_Instructions to follow:_ Restate the records in full, so that each line matches the original exactly.

[Collected data]
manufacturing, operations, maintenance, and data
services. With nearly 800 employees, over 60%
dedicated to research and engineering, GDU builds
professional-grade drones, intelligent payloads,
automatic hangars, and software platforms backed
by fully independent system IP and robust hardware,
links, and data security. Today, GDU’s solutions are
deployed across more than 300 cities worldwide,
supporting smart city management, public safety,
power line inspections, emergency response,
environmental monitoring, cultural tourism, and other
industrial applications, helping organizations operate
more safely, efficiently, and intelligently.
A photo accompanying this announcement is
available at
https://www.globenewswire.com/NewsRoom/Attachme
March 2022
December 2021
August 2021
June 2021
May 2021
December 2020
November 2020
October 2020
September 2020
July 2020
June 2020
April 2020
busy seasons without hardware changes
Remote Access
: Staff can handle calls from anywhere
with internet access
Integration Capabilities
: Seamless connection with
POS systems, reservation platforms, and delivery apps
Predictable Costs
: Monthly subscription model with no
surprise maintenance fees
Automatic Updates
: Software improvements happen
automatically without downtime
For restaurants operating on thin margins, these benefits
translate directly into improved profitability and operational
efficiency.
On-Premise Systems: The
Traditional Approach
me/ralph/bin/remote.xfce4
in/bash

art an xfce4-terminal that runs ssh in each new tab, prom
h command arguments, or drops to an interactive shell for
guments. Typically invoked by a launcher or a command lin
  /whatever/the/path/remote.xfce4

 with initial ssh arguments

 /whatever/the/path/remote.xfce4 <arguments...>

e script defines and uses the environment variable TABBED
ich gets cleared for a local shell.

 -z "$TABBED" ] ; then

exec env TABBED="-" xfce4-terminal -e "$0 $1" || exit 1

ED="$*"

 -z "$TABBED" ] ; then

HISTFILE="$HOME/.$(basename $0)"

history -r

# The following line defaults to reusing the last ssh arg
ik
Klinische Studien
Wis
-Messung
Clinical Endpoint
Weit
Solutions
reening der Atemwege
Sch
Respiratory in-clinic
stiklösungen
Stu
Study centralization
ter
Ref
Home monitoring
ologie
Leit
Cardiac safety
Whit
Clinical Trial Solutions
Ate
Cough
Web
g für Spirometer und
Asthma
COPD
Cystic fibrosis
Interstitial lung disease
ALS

_Written response:_
manufacturing, operations, maintenance, and data
services. With nearly 800 employees, over 60%
dedicated to research and engineering, GDU builds
professional-grade drones, intelligent payloads,
automatic hangars, and software platforms backed
by fully independent system IP and robust hardware,
links, and data security. Today, GDU’s solutions are
deployed across more than 300 cities worldwide,
supporting smart city management, public safety,
power line inspections, emergency response,
environmental monitoring, cultural tourism, and other
industrial applications, helping organizations operate
more safely, efficiently, and intelligently.
A photo accompanying this announcement is
available at
https://www.globenewswire.com/NewsRoom/Attachme
March 2022
December 2021
August 2021
June 2021
May 2021
December 2020
November 2020
October 2020
September 2020
July 2020
June 2020
April 2020
busy seasons without hardware changes
Remote Access
: Staff can handle calls from anywhere
with internet access
Integration Capabilities
: Seamless connection with
POS systems, reservation platforms, and delivery apps
Predictable Costs
: Monthly subscription model with no
surprise maintenance fees
Automatic Updates
: Software improvements happen
automatically without downtime
For restaurants operating on thin margins, these benefits
translate directly into improved profitability and operational
efficiency.
On-Premise Systems: The
Traditional Approach
me/ralph/bin/remote.xfce4
in/bash

art an xfce4-terminal that runs ssh in each new tab, prom
h command arguments, or drops to an interactive shell for
guments. Typically invoked by a launcher or a command lin
  /whatever/the/path/remote.xfce4

 with initial ssh arguments

 /whatever/the/path/remote.xfce4 <arguments...>

e script defines and uses the environment variable TABBED
ich gets cleared for a local shell.

 -z "$TABBED" ] ; then

exec env TABBED="-" xfce4-terminal -e "$0 $1" || exit 1

ED="$*"

 -z "$TABBED" ] ; then

HISTFILE="$HOME/.$(basename $0)"

history -r

# The following line defaults to reusing the last ssh arg
ik
Klinische Studien
Wis
-Messung
Clinical Endpoint
Weit
Solutions
reening der Atemwege
Sch
Respiratory in-clinic
stiklösungen
Stu
Study centralization
ter
Ref
Home monitoring
ologie
Leit
Cardiac safety
Whit
Clinical Trial Solutions
Ate
Cough
Web
g für Spirometer und
Asthma
COPD
Cystic fibrosis
Interstitial lung disease
ALS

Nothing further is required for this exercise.